GIVEN EXERCISE
Reproduce every line of the entries below verbatim, with nothing added or left out.

[Spatial layout data]
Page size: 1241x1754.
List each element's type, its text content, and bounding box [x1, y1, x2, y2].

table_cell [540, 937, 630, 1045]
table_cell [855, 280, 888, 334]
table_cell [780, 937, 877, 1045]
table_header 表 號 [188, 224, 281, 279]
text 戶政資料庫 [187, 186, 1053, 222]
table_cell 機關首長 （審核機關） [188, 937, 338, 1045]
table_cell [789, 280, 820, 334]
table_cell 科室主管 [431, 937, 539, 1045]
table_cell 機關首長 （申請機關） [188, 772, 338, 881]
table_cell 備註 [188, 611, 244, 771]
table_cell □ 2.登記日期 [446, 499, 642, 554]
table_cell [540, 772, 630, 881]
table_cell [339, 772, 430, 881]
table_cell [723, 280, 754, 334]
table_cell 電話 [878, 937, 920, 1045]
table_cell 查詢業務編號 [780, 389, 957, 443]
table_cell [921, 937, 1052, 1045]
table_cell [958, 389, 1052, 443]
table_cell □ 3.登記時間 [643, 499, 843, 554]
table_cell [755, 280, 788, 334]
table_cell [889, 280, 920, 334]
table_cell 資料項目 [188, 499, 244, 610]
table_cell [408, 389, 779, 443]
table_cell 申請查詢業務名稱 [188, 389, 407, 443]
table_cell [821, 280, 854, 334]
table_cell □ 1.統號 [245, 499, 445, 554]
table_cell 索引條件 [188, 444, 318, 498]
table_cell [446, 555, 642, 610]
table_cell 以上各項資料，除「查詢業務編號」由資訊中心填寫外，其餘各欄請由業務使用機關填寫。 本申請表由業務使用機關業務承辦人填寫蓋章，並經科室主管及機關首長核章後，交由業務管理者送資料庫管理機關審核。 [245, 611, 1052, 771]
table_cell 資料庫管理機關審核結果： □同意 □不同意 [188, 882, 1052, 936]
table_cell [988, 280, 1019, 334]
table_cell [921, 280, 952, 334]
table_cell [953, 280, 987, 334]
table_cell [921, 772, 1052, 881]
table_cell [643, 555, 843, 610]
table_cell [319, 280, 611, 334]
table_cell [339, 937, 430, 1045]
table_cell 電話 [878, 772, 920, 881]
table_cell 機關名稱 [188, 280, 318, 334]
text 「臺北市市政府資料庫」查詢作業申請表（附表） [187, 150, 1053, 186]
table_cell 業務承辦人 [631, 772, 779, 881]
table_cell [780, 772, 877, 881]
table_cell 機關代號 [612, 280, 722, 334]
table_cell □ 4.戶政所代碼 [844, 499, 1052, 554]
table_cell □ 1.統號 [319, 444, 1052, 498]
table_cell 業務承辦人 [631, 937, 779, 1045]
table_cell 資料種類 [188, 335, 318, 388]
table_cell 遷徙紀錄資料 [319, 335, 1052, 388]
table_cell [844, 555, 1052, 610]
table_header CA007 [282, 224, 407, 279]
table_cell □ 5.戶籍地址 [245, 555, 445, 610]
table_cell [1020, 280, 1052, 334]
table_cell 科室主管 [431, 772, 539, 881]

CORRECT RESPONSE
Page size: 1241x1754.
List each element's type, its text content, and bounding box [x1, y1, x2, y2].

table_cell [540, 937, 630, 1045]
table_cell [855, 280, 888, 334]
table_cell [780, 937, 877, 1045]
table_header 表 號 [188, 224, 281, 279]
text 戶政資料庫 [187, 186, 1053, 222]
table_cell 機關首長 （審核機關） [188, 937, 338, 1045]
table_cell [789, 280, 820, 334]
table_cell 科室主管 [431, 937, 539, 1045]
table_cell 機關首長 （申請機關） [188, 772, 338, 881]
table_cell 備註 [188, 611, 244, 771]
table_cell □ 2.登記日期 [446, 499, 642, 554]
table_cell [540, 772, 630, 881]
table_cell [339, 772, 430, 881]
table_cell [723, 280, 754, 334]
table_cell 電話 [878, 937, 920, 1045]
table_cell 查詢業務編號 [780, 389, 957, 443]
table_cell [921, 937, 1052, 1045]
table_cell [958, 389, 1052, 443]
table_cell □ 3.登記時間 [643, 499, 843, 554]
table_cell [755, 280, 788, 334]
table_cell [889, 280, 920, 334]
table_cell 資料項目 [188, 499, 244, 610]
table_cell [408, 389, 779, 443]
table_cell 申請查詢業務名稱 [188, 389, 407, 443]
table_cell [821, 280, 854, 334]
table_cell □ 1.統號 [245, 499, 445, 554]
table_cell 索引條件 [188, 444, 318, 498]
table_cell [446, 555, 642, 610]
table_cell 以上各項資料，除「查詢業務編號」由資訊中心填寫外，其餘各欄請由業務使用機關填寫。 本申請表由業務使用機關業務承辦人填寫蓋章，並經科室主管及機關首長核章後，交由業務管理者送資料庫管理機關審核。 [245, 611, 1052, 771]
table_cell 資料庫管理機關審核結果： □同意 □不同意 [188, 882, 1052, 936]
table_cell [988, 280, 1019, 334]
table_cell [921, 280, 952, 334]
table_cell [953, 280, 987, 334]
table_cell [921, 772, 1052, 881]
table_cell [643, 555, 843, 610]
table_cell [319, 280, 611, 334]
table_cell [339, 937, 430, 1045]
table_cell 電話 [878, 772, 920, 881]
table_cell 機關名稱 [188, 280, 318, 334]
text 「臺北市市政府資料庫」查詢作業申請表（附表） [187, 150, 1053, 186]
table_cell 業務承辦人 [631, 772, 779, 881]
table_cell [780, 772, 877, 881]
table_cell 機關代號 [612, 280, 722, 334]
table_cell □ 4.戶政所代碼 [844, 499, 1052, 554]
table_cell □ 1.統號 [319, 444, 1052, 498]
table_cell 業務承辦人 [631, 937, 779, 1045]
table_cell 資料種類 [188, 335, 318, 388]
table_cell 遷徙紀錄資料 [319, 335, 1052, 388]
table_cell [844, 555, 1052, 610]
table_header CA007 [282, 224, 407, 279]
table_cell □ 5.戶籍地址 [245, 555, 445, 610]
table_cell [1020, 280, 1052, 334]
table_cell 科室主管 [431, 772, 539, 881]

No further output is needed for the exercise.